More recently, by applying Bayesian networks and Dirichlet processes in a study enrolling 2043 patients annotated for the presence of mutations in 47 frequently mutated genes, Bersanelli et al identified 8 clusters, each characterized by different genetic lesions, clinical phenotypes, and prognoses.15  By using a random-effects Cox multistate model, the authors combined 63 clinical and genomic variables to profile individual patients' prognoses, yielding a C-index of 0.75 and 0.74 when cross-validated internally and in an independent cohort, respectively.15  This seminal study paves the way for an MDS prognostication system not only accounting for traditional clinical and morphological variables but also incorporating recent advances in MDS biology.

If the idea of a hybrid genomic-clinical model sounds appealing, several factors still play a role in determining the actual feasibility and reproducibility of such an approach. There is no general consensus yet on sequencing techniques and data analysis across laboratories. The clinical impact of some variants on patients' outcomes remains unknown, and of utmost importance, biological differences in mutation characteristics such as VAF, type (missense vs truncating), and location (functional domain vs other positions across the gene) are still not homogeneously considered. For instance, TP53 mutations are classically considered prognostically unfavorable. However, a recent cooperative study demonstrated that their clinical impact is beyond the mere binary presence/absence.16  Indeed, Bernard et al confirmed that besides VAF, the TP53 allelic state is a strong predictive factor, showing that patients with monoallelic TP53 mutations and VAF ≤22% were characterized by survival and response to therapy similar to wild-type counterparts.16 

In addition, the costs of genome-scanning approaches (despite dropping dramatically in the last years) still represent an obstacle for a worldwide hybrid genomic-clinical application used on a day-by-day basis, especially in developing countries.

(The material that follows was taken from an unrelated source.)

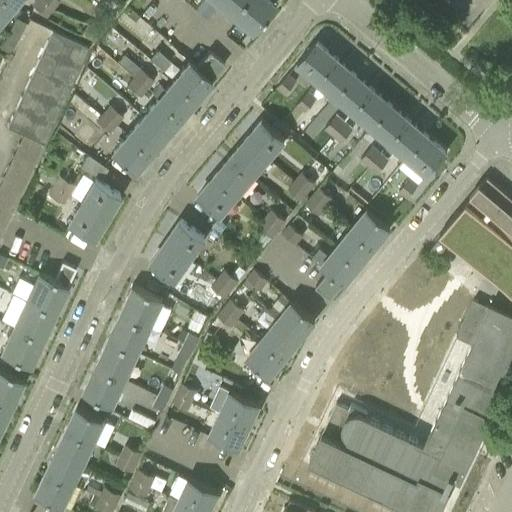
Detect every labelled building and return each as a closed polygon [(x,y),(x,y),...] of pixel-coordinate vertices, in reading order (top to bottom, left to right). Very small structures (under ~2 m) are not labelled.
[(0,0),(0,19),(13,5),(7,0),(0,0)] [(45,16),(52,8),(43,0),(35,0),(31,4),(45,16)] [(43,0),(52,8),(59,0),(43,0)] [(219,0),(231,9),(238,0),(219,0)] [(268,0),(238,0),(231,9),(252,28),(273,3),(268,0)] [(8,32),(19,38),(27,23),(16,17),(8,32)] [(87,45),(51,28),(42,47),(79,65),(88,45),(87,45)] [(0,46),(0,47),(11,53),(19,38),(8,32),(0,46)] [(298,61),(316,77),(334,56),(316,40),(298,61)] [(79,65),(42,47),(33,67),(70,84),(79,65)] [(163,69),(170,61),(155,49),(148,57),(163,69)] [(316,77),(335,92),(353,71),(334,56),(316,77)] [(195,97),(210,79),(188,60),(173,78),(195,97)] [(25,86),(61,103),(70,84),(33,67),(25,86)] [(147,88),(154,79),(140,67),(132,75),(147,88)] [(335,92),(353,108),(371,87),(353,71),(335,92)] [(277,86),(285,93),(296,80),(287,73),(277,86)] [(140,96),(147,88),(132,75),(125,83),(140,96)] [(157,96),(179,115),(195,97),(173,78),(157,96)] [(52,122),(61,103),(25,86),(16,105),(52,122)] [(353,108),(372,124),(390,103),(371,87),(353,108)] [(296,103),(305,111),(317,96),(308,89),(296,103)] [(142,114),(164,133),(179,115),(157,96),(142,114)] [(116,123),(123,115),(109,103),(102,111),(116,123)] [(372,124),(391,140),(408,119),(390,103),(372,124)] [(52,122),(16,105),(7,125),(23,133),(43,142),(52,122)] [(109,132),(116,123),(102,111),(95,120),(109,132)] [(324,127),(332,134),(345,120),(336,113),(324,127)] [(126,132),(148,151),(164,133),(142,114),(126,132)] [(247,137),(269,156),(285,137),(263,118),(247,137)] [(391,140),(409,156),(427,135),(408,119),(391,140)] [(332,134),(340,141),(353,127),(345,120),(332,134)] [(133,169),(148,151),(126,132),(111,151),(133,169)] [(18,144),(38,153),(43,142),(23,133),(18,144)] [(427,135),(409,156),(428,171),(446,151),(427,135)] [(252,175),(269,156),(247,137),(231,157),(252,175)] [(360,158),(367,164),(380,150),(372,143),(360,158)] [(13,155),(33,164),(38,153),(18,144),(13,155)] [(367,164),(376,172),(389,158),(380,150),(367,164)] [(101,178),(107,167),(87,153),(80,165),(101,178)] [(8,166),(28,175),(33,164),(13,155),(8,166)] [(215,176),(236,194),(252,175),(231,157),(215,176)] [(69,193),(74,183),(41,163),(36,173),(48,181),(69,193)] [(3,177),(22,186),(28,175),(8,166),(3,177)] [(309,191),(315,182),(300,170),(294,179),(309,191)] [(511,196),(487,175),(481,183),(479,182),(470,193),(471,194),(439,232),(511,294),(511,196)] [(220,213),(236,194),(215,176),(199,195),(220,213)] [(399,189),(406,196),(417,183),(409,176),(399,189)] [(0,182),(0,188),(17,197),(22,186),(3,177),(0,182)] [(81,200),(105,215),(119,192),(94,177),(81,200)] [(302,200),(309,191),(294,179),(287,189),(302,200)] [(63,203),(69,193),(48,181),(43,190),(63,203)] [(326,205),(333,197),(318,185),(311,194),(326,205)] [(0,202),(12,208),(17,197),(0,188),(0,202)] [(319,214),(326,205),(311,194),(304,202),(319,214)] [(105,215),(81,200),(67,222),(91,237),(105,215)] [(0,215),(7,219),(12,208),(0,202),(0,215)] [(352,226),(374,244),(389,225),(367,207),(352,226)] [(279,228),(286,219),(271,208),(264,216),(279,228)] [(272,237),(279,228),(264,216),(257,225),(272,237)] [(166,241),(190,257),(205,235),(181,219),(166,241)] [(297,242),(303,234),(289,222),(283,231),(297,242)] [(359,262),(374,244),(352,226),(336,244),(359,262)] [(190,257),(166,241),(151,262),(175,279),(190,257)] [(343,281),(359,262),(336,244),(329,253),(318,245),(310,255),(321,262),(343,281)] [(232,288),(238,279),(224,267),(217,276),(232,288)] [(261,289),(268,279),(254,267),(246,276),(261,289)] [(26,299),(54,312),(65,286),(38,273),(26,299)] [(225,296),(232,288),(217,276),(210,284),(225,296)] [(122,311),(150,325),(162,298),(163,299),(163,298),(132,283),(126,297),(128,298),(122,311)] [(15,319),(25,295),(14,291),(4,314),(15,319)] [(238,317),(245,308),(230,297),(223,305),(238,317)] [(460,476),(490,414),(490,412),(487,411),(511,357),(511,315),(489,305),(474,298),(456,334),(472,341),(424,443),(365,415),(367,410),(351,403),(349,407),(336,401),(322,430),(309,457),(425,511),(437,511),(449,487),(447,485),(453,473),(460,476)] [(13,325),(42,339),(54,312),(26,299),(13,325)] [(276,318),(298,337),(313,318),(291,300),(276,318)] [(238,317),(223,305),(216,314),(231,326),(238,317)] [(150,325),(122,311),(109,338),(138,351),(150,325)] [(261,337),(283,355),(298,337),(276,318),(261,337)] [(42,339),(13,325),(1,351),(0,352),(3,353),(29,365),(30,364),(42,339)] [(189,330),(184,341),(193,345),(198,335),(189,330)] [(283,355),(261,337),(246,355),(268,373),(283,355)] [(97,364),(125,377),(138,351),(109,338),(97,364)] [(193,345),(184,341),(179,352),(188,356),(193,345)] [(125,377),(97,364),(85,390),(84,390),(84,391),(113,405),(113,404),(113,403),(125,377)] [(0,401),(10,406),(22,380),(23,379),(0,368),(0,401)] [(176,391),(193,399),(197,389),(181,381),(176,391)] [(164,383),(159,393),(168,398),(173,387),(164,383)] [(220,410),(247,424),(258,402),(230,388),(220,410)] [(193,399),(176,391),(171,400),(188,408),(193,399)] [(168,398),(159,393),(153,404),(162,408),(168,398)] [(0,426),(10,406),(0,401),(0,426)] [(67,427),(94,439),(104,418),(78,405),(67,427)] [(209,432),(237,446),(247,424),(220,410),(209,432)] [(57,449),(83,461),(94,439),(67,427),(57,449)] [(120,452),(137,461),(142,451),(125,443),(120,452)] [(47,470),(73,483),(83,461),(57,449),(47,470)] [(132,471),(137,461),(120,452),(115,462),(132,471)] [(134,477),(151,485),(155,475),(152,474),(155,468),(146,463),(143,469),(138,467),(134,477)] [(37,492),(63,504),(73,483),(47,470),(37,492)] [(171,495),(206,511),(216,490),(189,476),(181,473),(171,495)] [(151,485),(134,477),(129,487),(149,496),(153,487),(151,485)] [(99,495),(116,502),(120,493),(104,485),(99,495)] [(108,511),(111,511),(116,502),(99,495),(94,492),(89,502),(108,511)] [(160,511),(205,511),(206,511),(171,495),(169,494),(160,511)] [(320,511),(296,500),(291,510),(289,509),(287,511),(320,511)]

CLINICAL CASE 1 (continued)

Our 78-year-old woman had an LR-MDS (IPSS score, 0; IPSS-R, 2). According to the common guidelines, the patient was started on alpha EPO (40 000 UI subcutaneously once weekly, increased to 80 000 UI weekly after 12 weeks). However, after 6 months the hemoglobin levels remained unchanged, and she eventually became transfusion dependent (1 red blood cell unit [RBC]/week). At this point, considering the diagnosis of SF3B1-mutant MDS with RS and single-lineage dysplasia and the erythropoiesis-stimulating agent failure, the patient was enrolled in the MEDALIST trial and started on luspatercept.17  A progressive increase in hemoglobin levels and a reduction of transfusion needs were observed after 8 weeks, with achievement of a minor hematologic improvement—erythroid response (1 RBC unit/3 weeks), according to the revised International Working Group 2018 hematological response criteria— still persisting after 27 months on treatment.18 

In Case 1, the results of NGS were determinant in assigning the patient to the correct WHO-defined category (MDS-RS), in defining the prognosis, and in guiding the clinical management toward targeted treatment with luspatercept.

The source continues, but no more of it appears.